Les juges du fond avaient considéré que ce grief de procédure était opérant. La cour administrative d’appel infirme car :
– le lieu de la séance du conseil de discipline est mentionné dans le courrier de convocation envoyé 3 semaines avant sa réunion ;
– le rapporteur désigné a spontanément pris contact avec le salarié pour l’auditionner.
Elle en déduit alors que le vice de forme invoqué n’a pas privé le salarié d’une garantie ni exercé d’influence sur le sens de la décision prise par le conseil de discipline. Il en résulte que la décision autorisant le licenciement du salarié ne peut pas être remise en question pour ce motif.
Le Conseil d’Etat annule l’arrêt : l’irrégularité procédurale met en cause la légalité interne de la décision administrative.

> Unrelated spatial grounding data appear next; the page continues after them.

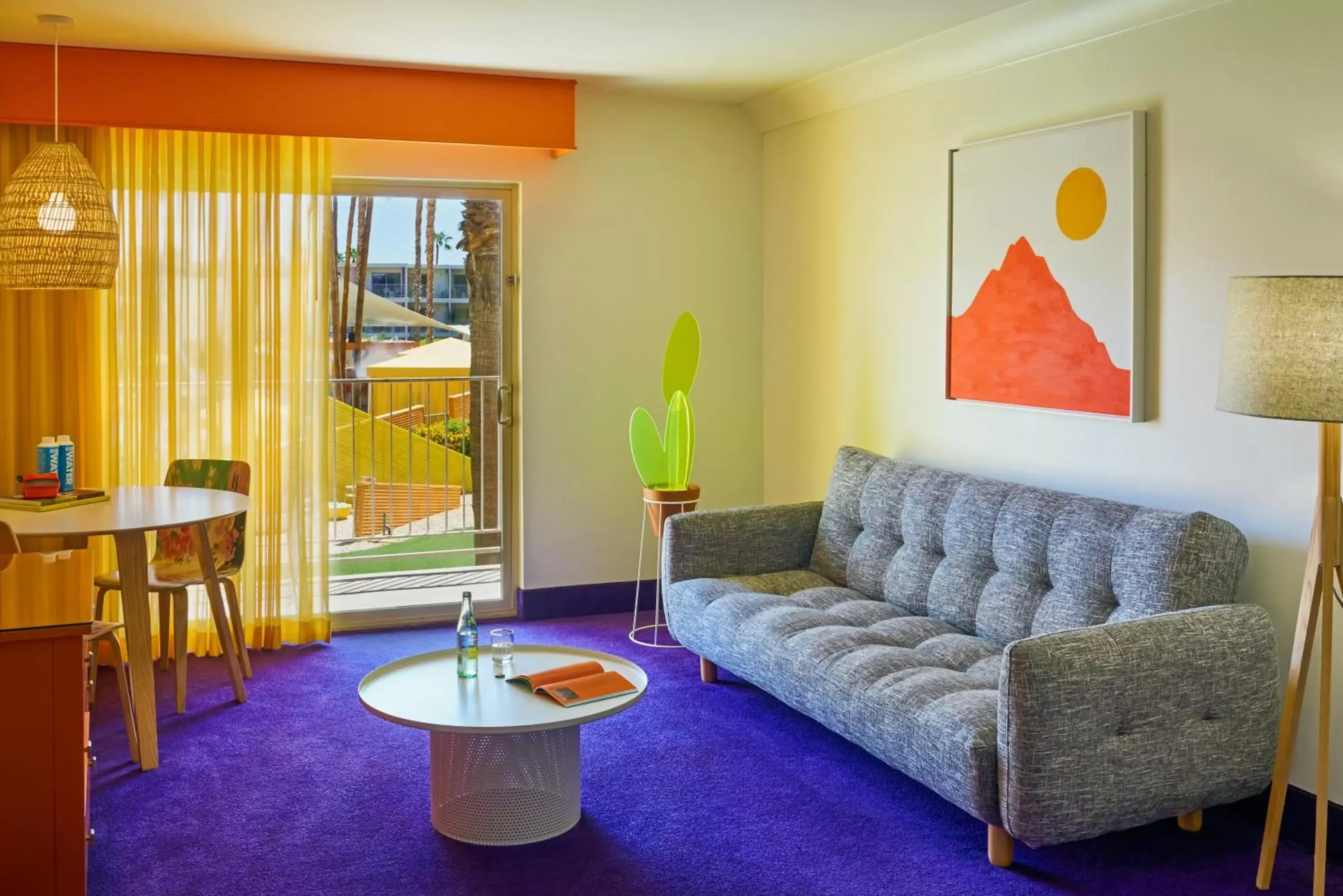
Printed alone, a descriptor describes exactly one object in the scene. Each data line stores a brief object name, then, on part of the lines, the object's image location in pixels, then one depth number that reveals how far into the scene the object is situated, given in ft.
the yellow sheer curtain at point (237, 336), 16.16
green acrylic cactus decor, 16.94
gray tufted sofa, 9.62
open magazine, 10.69
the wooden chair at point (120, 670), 12.74
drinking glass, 11.55
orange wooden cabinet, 7.83
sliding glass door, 17.97
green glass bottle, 11.36
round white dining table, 12.27
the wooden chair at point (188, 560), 14.30
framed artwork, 12.27
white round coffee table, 10.55
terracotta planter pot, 16.88
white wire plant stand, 16.90
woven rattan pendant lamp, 13.03
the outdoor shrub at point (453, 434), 18.83
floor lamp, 8.72
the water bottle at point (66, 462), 14.70
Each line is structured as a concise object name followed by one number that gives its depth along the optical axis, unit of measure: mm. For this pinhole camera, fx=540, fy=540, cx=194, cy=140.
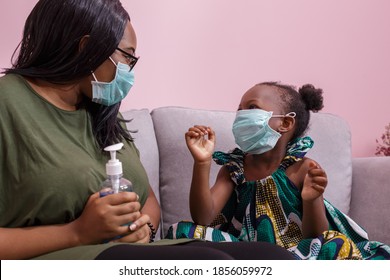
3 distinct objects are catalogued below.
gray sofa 1897
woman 1102
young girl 1569
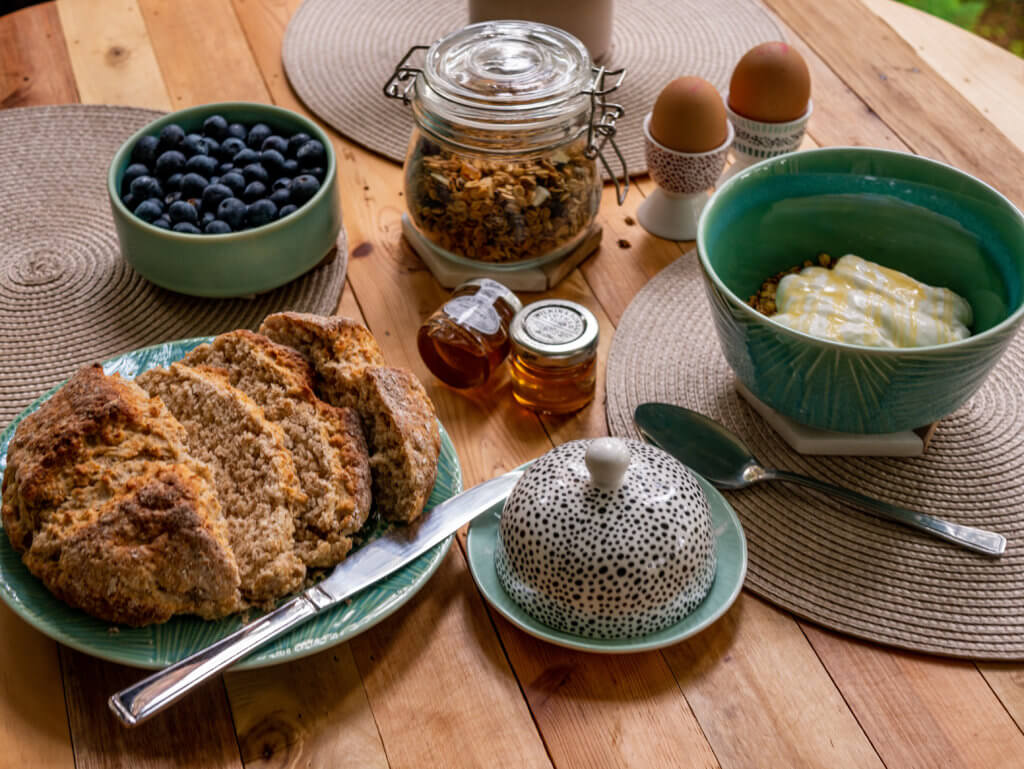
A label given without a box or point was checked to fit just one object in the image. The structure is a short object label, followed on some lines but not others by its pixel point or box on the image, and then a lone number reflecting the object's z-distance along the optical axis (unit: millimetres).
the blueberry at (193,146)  1403
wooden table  906
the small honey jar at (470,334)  1225
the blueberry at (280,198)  1350
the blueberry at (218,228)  1307
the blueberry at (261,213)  1320
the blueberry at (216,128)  1438
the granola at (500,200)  1320
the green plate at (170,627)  906
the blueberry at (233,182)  1349
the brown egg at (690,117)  1393
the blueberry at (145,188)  1339
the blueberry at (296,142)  1416
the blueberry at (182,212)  1312
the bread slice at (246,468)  940
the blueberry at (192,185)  1344
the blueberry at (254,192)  1346
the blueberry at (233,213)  1315
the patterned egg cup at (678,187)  1431
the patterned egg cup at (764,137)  1447
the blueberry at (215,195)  1331
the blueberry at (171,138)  1403
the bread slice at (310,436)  973
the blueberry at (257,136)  1431
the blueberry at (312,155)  1396
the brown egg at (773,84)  1411
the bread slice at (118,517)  898
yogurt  1117
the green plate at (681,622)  946
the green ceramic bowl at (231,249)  1296
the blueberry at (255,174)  1363
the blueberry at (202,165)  1369
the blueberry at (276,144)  1404
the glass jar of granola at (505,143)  1280
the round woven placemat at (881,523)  1007
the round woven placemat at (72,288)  1312
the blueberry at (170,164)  1369
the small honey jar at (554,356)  1183
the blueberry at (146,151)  1388
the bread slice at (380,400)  1023
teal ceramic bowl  1028
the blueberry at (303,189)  1352
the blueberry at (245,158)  1388
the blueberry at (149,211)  1320
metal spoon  1069
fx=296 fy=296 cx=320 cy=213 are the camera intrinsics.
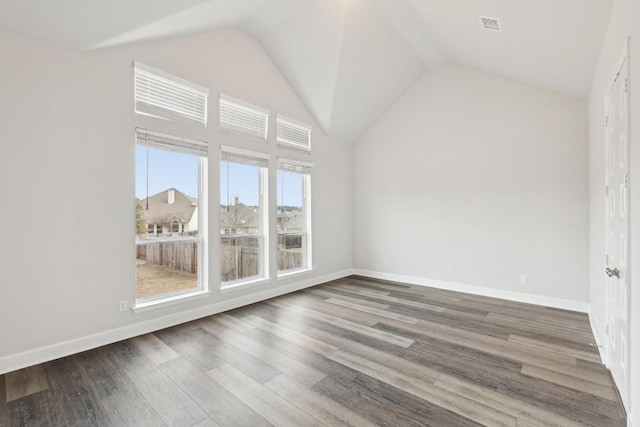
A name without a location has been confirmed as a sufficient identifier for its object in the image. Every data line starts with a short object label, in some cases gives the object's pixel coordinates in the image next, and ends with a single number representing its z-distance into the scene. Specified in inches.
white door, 75.4
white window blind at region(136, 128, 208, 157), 134.6
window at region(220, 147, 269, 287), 169.2
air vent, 127.2
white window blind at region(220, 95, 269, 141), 165.8
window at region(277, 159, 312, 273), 203.5
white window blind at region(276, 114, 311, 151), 197.2
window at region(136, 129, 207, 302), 136.6
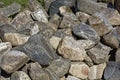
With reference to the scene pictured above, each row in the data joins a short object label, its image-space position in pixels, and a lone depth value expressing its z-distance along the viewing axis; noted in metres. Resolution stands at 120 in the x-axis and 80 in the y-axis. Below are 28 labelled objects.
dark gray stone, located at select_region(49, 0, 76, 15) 6.55
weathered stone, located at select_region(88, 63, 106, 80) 5.54
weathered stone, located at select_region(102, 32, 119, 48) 5.63
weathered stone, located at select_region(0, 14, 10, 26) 6.09
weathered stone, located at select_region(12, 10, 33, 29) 6.12
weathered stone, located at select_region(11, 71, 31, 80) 5.01
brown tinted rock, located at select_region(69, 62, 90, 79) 5.38
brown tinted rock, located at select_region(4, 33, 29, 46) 5.50
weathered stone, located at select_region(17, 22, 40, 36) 5.73
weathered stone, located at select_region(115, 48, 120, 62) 5.48
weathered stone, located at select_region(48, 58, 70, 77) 5.25
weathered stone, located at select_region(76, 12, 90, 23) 6.04
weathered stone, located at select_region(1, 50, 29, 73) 4.95
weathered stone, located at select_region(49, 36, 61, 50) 5.52
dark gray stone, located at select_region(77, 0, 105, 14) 6.10
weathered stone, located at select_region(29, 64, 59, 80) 4.98
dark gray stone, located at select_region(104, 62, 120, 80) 5.32
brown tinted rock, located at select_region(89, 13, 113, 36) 5.73
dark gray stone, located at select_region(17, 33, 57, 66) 5.15
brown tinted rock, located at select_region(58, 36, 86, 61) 5.35
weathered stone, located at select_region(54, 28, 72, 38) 5.70
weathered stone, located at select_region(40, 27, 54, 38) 5.64
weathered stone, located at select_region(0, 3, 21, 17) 6.42
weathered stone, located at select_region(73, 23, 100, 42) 5.59
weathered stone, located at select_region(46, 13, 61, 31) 5.98
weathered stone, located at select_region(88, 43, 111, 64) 5.47
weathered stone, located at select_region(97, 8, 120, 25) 5.98
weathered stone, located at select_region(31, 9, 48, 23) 6.16
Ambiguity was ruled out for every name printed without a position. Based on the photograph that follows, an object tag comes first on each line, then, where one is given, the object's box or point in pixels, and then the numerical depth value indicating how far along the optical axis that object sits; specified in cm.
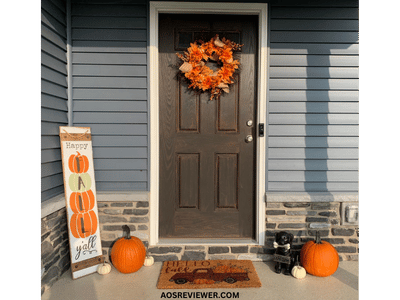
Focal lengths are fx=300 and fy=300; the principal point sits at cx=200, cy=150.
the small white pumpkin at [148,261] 277
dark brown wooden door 292
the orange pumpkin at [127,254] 260
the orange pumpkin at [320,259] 256
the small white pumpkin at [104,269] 263
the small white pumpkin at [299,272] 255
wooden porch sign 256
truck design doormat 242
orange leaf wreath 285
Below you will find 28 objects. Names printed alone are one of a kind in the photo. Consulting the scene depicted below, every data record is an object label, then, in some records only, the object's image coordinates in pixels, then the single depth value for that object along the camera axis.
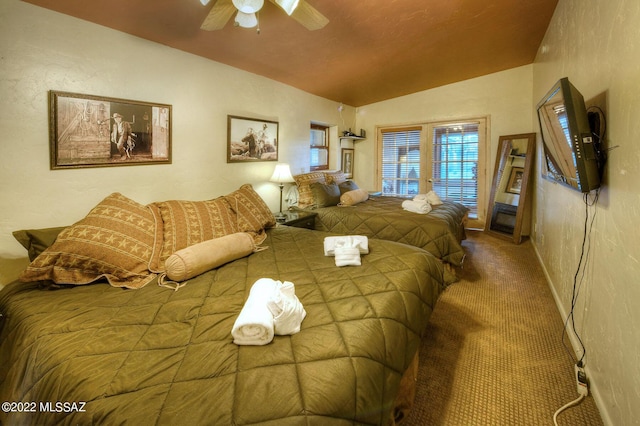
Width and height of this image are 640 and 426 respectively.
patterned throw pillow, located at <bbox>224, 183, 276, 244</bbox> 2.32
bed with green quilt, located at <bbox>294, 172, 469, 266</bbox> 2.75
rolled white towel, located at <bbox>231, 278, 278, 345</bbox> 0.98
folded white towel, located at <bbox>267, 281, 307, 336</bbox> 1.04
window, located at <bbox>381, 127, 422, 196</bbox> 5.21
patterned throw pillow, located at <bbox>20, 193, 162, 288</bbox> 1.41
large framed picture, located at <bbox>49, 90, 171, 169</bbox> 1.82
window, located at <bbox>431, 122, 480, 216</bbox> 4.74
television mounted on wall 1.39
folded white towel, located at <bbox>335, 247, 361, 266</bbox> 1.69
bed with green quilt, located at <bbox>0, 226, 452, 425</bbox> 0.77
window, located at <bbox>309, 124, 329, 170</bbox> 4.58
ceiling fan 1.58
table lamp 3.29
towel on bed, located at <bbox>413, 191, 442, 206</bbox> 3.53
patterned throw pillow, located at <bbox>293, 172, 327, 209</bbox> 3.72
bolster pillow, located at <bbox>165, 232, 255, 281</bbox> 1.51
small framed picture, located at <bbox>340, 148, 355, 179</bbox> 5.31
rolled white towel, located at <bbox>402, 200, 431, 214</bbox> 3.19
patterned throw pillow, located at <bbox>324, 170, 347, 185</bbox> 4.16
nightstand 3.06
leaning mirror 4.13
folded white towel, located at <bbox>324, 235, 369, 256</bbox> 1.85
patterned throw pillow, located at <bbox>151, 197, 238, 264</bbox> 1.86
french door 4.72
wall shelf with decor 5.11
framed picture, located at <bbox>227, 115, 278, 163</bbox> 2.96
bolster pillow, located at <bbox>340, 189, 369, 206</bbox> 3.67
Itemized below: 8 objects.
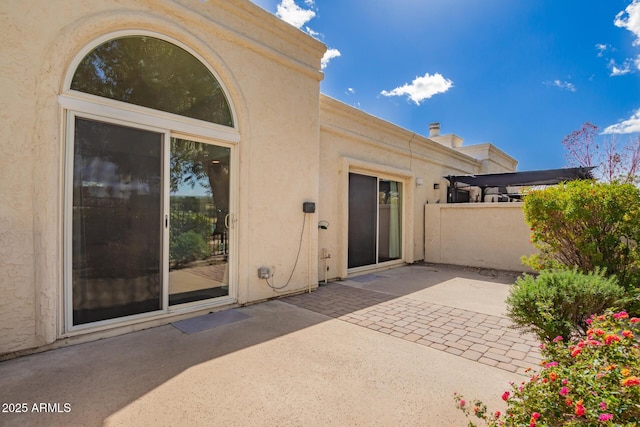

La cour aurait donc dû rechercher si, malgré cette irrégularité, le conseil de discipline avait été mis à même d’émettre un avis en toute connaissance de cause, dans des conditions qui ne sont pas susceptibles d’avoir faussé sa consultation.
Le Conseil d’Etat, réglant l’affaire au fond après annulation de l’arrêt de la cour administrative d’appel, a considéré que l’autorisation de licenciement était illégale au motif que la demande de l’employeur, qui avait traité le salarié protégé de façon discriminatoire par rapport à ses collègues, présentait un lien avec l’exercice de ses mandats syndicaux.
Par ailleurs, le Conseil d’Etat tranche la question de savoir si les dispositions du dernier alinéa de l’article L. 1235-2 du Code du travail ont ou non un impact sur l’appréciation des vices affectant la procédure de licenciement d’un salarié, qu’il soit ou non protégé. Pour la Haute cour administrative ces dispositions, aux termes desquelles " Lorsqu'une irrégularité a été commise au cours de la procédure, notamment si le licenciement d'un salarié intervient (...) sans que la procédure conventionnelle ou statutaire de consultation préalable au licenciement ait été respectée, mais pour une cause réelle et sérieuse, le juge accorde au salarié, à la charge de l'employeur, une indemnité qui ne peut être supérieure à un mois de salaire ", sont sans incidence sur le contrôle que doit exercer l’administration sur la régularité de la procédure de licenciement d’un salarié protégé. Ces dispositions ne portent pas sur les demandes d'autorisation de licenciement des salariés protégés.